* TASK INSTRUCTIONS *
Reproduce each line below precisely. Drop the pictures.

Dataset items
-------

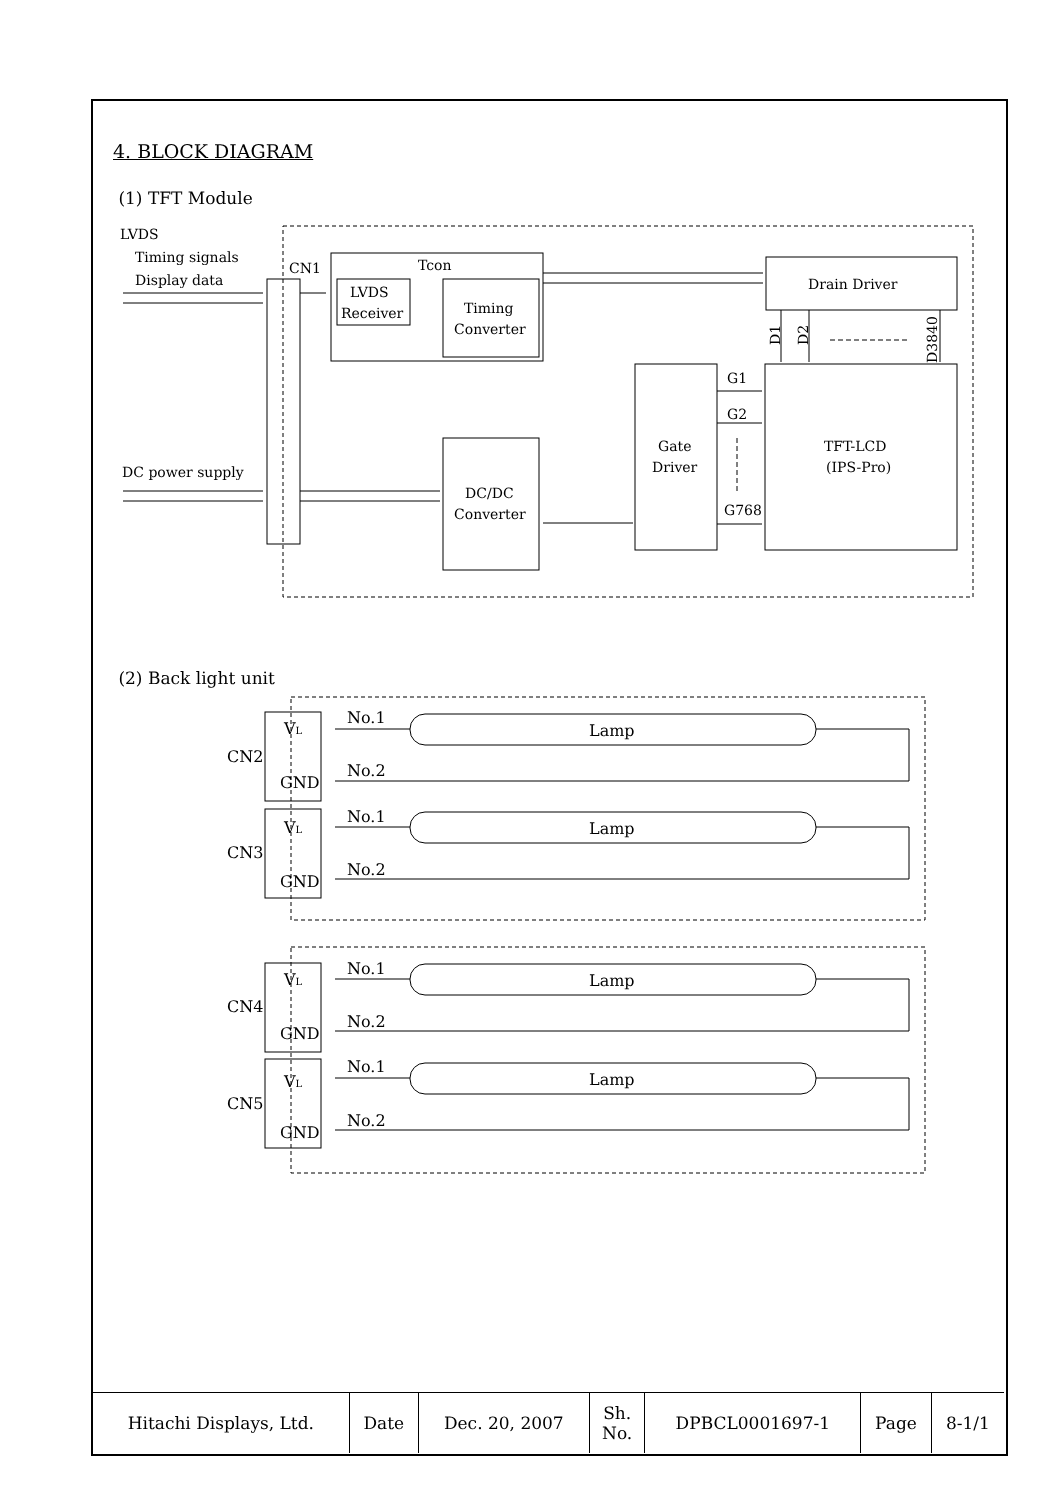4. BLOCK DIAGRAM
(1) TFT Module
LVDS
Timing signals
Display data
DC power supply
CN1
Tcon
LVDS
Receiver
Timing
Converter
DC/DC
Converter
Gate
Driver
Drain Driver
TFT-LCD
(IPS-Pro)
G1
G2
G768
D1
D2
D3840
(2) Back light unit
VL
GND
CN2
No.1
No.2
Lamp
VL
GND
CN3
No.1
No.2
Lamp
VL
GND
CN4
No.1
No.2
Lamp
VL
GND
CN5
No.1
No.2
Lamp
| Hitachi Displays, Ltd. | Date | Dec. 20, 2007 | Sh. No. | DPBCL0001697-1 | Page | 8-1/1 |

-------

* TASK ANSWER *
4. BLOCK DIAGRAM
(1) TFT Module
LVDS
Timing signals
Display data
DC power supply
CN1
Tcon
LVDS
Receiver
Timing
Converter
DC/DC
Converter
Gate
Driver
Drain Driver
TFT-LCD
(IPS-Pro)
G1
G2
G768
D1
D2
D3840
(2) Back light unit
VL
GND
CN2
No.1
No.2
Lamp
VL
GND
CN3
No.1
No.2
Lamp
VL
GND
CN4
No.1
No.2
Lamp
VL
GND
CN5
No.1
No.2
Lamp
| Hitachi Displays, Ltd. | Date | Dec. 20, 2007 | Sh. No. | DPBCL0001697-1 | Page | 8-1/1 |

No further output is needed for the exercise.